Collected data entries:
##########

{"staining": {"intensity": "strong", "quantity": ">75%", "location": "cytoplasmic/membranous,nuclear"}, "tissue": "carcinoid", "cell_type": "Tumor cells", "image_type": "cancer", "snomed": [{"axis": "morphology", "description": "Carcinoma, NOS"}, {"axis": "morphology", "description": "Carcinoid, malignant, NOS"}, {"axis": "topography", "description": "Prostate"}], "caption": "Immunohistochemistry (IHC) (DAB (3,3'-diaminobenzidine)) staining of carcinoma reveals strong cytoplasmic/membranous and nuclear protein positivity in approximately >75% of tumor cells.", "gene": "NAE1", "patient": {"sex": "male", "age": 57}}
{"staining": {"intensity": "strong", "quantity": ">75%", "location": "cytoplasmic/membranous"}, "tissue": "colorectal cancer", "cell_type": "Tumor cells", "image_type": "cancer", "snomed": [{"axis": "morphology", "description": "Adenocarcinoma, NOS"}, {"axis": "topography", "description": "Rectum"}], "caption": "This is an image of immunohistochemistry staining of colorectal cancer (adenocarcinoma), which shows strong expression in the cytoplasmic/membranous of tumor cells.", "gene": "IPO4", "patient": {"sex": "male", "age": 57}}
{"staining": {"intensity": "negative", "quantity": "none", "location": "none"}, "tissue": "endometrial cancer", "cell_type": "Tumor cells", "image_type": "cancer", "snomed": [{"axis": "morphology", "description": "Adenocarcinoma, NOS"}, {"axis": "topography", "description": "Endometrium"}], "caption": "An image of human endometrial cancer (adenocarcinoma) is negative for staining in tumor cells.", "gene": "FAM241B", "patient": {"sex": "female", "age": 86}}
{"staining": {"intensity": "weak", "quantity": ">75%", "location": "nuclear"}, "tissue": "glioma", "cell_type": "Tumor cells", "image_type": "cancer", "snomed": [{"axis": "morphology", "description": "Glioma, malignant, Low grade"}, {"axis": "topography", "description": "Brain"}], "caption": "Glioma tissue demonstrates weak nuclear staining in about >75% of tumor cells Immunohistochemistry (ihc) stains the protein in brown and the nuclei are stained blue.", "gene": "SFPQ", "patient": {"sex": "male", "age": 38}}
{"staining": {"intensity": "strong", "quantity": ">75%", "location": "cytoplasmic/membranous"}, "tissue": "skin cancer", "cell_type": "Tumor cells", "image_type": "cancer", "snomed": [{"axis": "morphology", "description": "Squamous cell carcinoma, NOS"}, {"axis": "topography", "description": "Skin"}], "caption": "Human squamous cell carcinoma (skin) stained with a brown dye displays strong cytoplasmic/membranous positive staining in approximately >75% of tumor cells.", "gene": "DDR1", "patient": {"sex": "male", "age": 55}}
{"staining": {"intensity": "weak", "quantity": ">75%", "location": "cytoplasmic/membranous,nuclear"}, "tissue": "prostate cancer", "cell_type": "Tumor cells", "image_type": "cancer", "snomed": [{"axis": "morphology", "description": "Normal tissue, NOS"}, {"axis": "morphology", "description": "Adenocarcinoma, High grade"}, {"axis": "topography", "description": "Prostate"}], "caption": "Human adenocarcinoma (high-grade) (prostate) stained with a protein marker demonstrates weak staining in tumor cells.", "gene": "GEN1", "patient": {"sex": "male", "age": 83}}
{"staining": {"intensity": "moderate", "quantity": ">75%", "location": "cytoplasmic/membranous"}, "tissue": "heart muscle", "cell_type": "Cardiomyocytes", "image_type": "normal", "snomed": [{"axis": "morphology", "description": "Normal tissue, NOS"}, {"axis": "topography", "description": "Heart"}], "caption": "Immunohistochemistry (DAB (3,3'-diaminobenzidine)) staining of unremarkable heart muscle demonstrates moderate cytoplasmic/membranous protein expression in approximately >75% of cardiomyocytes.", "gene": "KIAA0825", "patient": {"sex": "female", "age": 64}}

##########

What you are asked to do: Starting at the line above that contains "is an image", repeat each line exactly up to and including the line that contains "tissue demonstrates weak", and stop there.

Answer section:
{"staining": {"intensity": "strong", "quantity": ">75%", "location": "cytoplasmic/membranous"}, "tissue": "colorectal cancer", "cell_type": "Tumor cells", "image_type": "cancer", "snomed": [{"axis": "morphology", "description": "Adenocarcinoma, NOS"}, {"axis": "topography", "description": "Rectum"}], "caption": "This is an image of immunohistochemistry staining of colorectal cancer (adenocarcinoma), which shows strong expression in the cytoplasmic/membranous of tumor cells.", "gene": "IPO4", "patient": {"sex": "male", "age": 57}}
{"staining": {"intensity": "negative", "quantity": "none", "location": "none"}, "tissue": "endometrial cancer", "cell_type": "Tumor cells", "image_type": "cancer", "snomed": [{"axis": "morphology", "description": "Adenocarcinoma, NOS"}, {"axis": "topography", "description": "Endometrium"}], "caption": "An image of human endometrial cancer (adenocarcinoma) is negative for staining in tumor cells.", "gene": "FAM241B", "patient": {"sex": "female", "age": 86}}
{"staining": {"intensity": "weak", "quantity": ">75%", "location": "nuclear"}, "tissue": "glioma", "cell_type": "Tumor cells", "image_type": "cancer", "snomed": [{"axis": "morphology", "description": "Glioma, malignant, Low grade"}, {"axis": "topography", "description": "Brain"}], "caption": "Glioma tissue demonstrates weak nuclear staining in about >75% of tumor cells Immunohistochemistry (ihc) stains the protein in brown and the nuclei are stained blue.", "gene": "SFPQ", "patient": {"sex": "male", "age": 38}}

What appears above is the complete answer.